TASK PROMPT -> Transcribe exactly every line from the one containing "right knee: (584, 624, -34)" down to the final line of the listing below, including both, and leave out the rest.

-- MATERIAL FOR THE TASK follows --

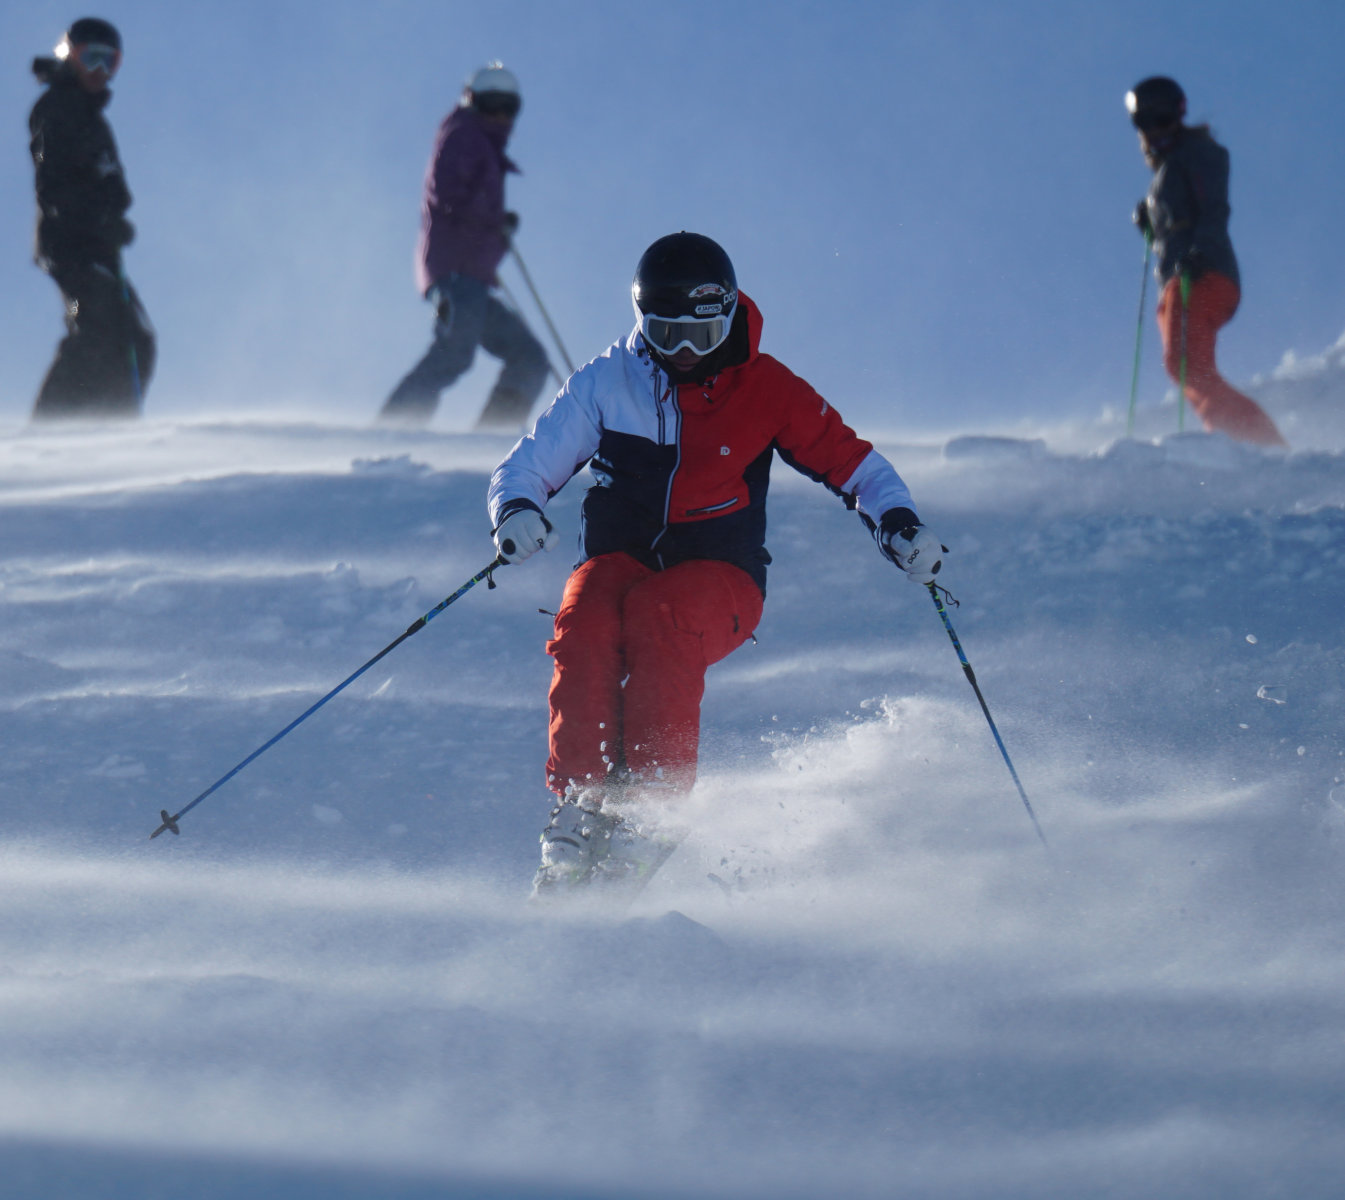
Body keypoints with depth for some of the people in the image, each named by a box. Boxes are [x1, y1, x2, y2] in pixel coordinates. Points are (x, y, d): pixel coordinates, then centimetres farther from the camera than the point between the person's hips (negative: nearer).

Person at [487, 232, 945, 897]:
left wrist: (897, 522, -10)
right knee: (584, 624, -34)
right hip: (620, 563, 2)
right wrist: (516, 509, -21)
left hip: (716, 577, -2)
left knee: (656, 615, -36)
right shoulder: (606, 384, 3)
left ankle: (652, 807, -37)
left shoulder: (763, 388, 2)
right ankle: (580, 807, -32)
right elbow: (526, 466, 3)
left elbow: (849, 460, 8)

-- MATERIAL FOR THE TASK concluded --

REPLY TO THE TASK ->
right knee: (584, 624, -34)
right hip: (620, 563, 2)
right wrist: (516, 509, -21)
left hip: (716, 577, -2)
left knee: (656, 615, -36)
right shoulder: (606, 384, 3)
left ankle: (652, 807, -37)
left shoulder: (763, 388, 2)
right ankle: (580, 807, -32)
right elbow: (526, 466, 3)
left elbow: (849, 460, 8)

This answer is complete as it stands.